İlahiyatçı yazar İhsan Eliaçık, Hz. Muhammed dönemi İslamiyet’e atıfta bulunarak, “AKP’nin anladığı gibi iktidardan inme, tepeci bir anlayış yoktu. Hz. Muhammed, aşiret konfederalizmine dayalı, Medine’yi ortaklaşa savunma esasına dayalı yerinden yönetim modeli kurdu” dedi. Eliaçık’ın ardından Türkiye ve Kürdistan illerinden gelen inanç temsilcileri konuştu. Türkiye Protestanlar Derneği Ahmet Güvener, bütün inanç ve kimliklerin Allah katında eşit ve kutsal olduğunu ancak her konuşmasında, “vatandaş” vurgusu yapan Erdoğan’ın Ermeni ve Süryani halklarını saymadığını söyledi.

5 kurşun yedim yüreğime

5 çocuğu PKK’de şehit düşen Barış Annesi Sakine Arat, “5 genç çocuğumu kaybettim. 5 kurşun yedim yüreğime.
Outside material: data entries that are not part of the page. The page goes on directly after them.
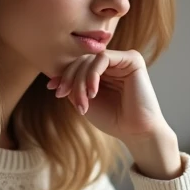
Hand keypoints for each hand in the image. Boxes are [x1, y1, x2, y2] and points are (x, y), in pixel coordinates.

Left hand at [46, 51, 180, 177]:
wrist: (136, 132)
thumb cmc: (113, 120)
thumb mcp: (85, 102)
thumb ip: (74, 87)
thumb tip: (57, 76)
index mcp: (104, 72)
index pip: (79, 65)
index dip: (63, 75)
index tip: (53, 89)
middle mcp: (114, 63)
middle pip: (82, 61)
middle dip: (70, 80)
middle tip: (64, 97)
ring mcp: (123, 60)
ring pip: (90, 60)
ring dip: (80, 81)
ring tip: (83, 102)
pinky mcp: (132, 59)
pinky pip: (103, 58)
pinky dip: (92, 74)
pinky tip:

Bu devleti idare edenler, bir tane çocuklarını kaybetselerdi evlat acısını anlayacaklardı ve bu sorunu çözeceklerdi. Diyorlar ki biz teröristleri öldürdük. Terör kimdir, terörist kimdir? Terör de terörist de Türkiye’yi yönetenlerdir” dedi. Gelinen süreçte İslam dünyasının ciddi düşünsel sorunlar yaşadığı üzerinde duran MAZLUM-DER eski Başkanı Ömer Faruk Gergerlioğlu da DAİŞ gibi çeteci unsurların, İslam dünyasında yaşanan sapmadan kaynaklı ortaya çıktıklarını söyledi. İslami yazar Fahrettin Şeker de İslam düşünürlerinin, zulüm karşısında Allah’ın kendilerine yüklediği misyonu koruyamadığı takdirde bölgecilik ve ırkçılığın gölgesinde kalacağını vurguladı.

Zulmedenin karşısındayız

Alevilerin en büyük düşmanının Yezid olduğunu ancak Yezid’in Alevisi, Sünnisi olmadığını belirten Sinemili Ocağı’ndan Ali Soysüren, “Kim mezarlıkları uçaklarla bombalıyorsa, kadınları köle pazarlarında satıyorsa Yezid odur” dedi. Êzidî Cemaati adına konuşan Ali Saçık inanç açısından en çok zulüm görenlerin Êzidîler olduğunu söyledi. Dünya Ehli-Beyt Vakfı temsilcisi Fermani Altun, “İslam dünyasının da İslam’ın da kurtuluşa ihtiyacı vardır” derken, Amed Eski Müftüsü Nimetullah Erdoğmuş ise, Kürt halkının bugüne kadar görülmemiş bir pervasızlıkla karşı karşıya olduğunu vurgulayarak, “Biz elbette ki zulmedenin karşısında, ezilenin yanında olacağız” dedi.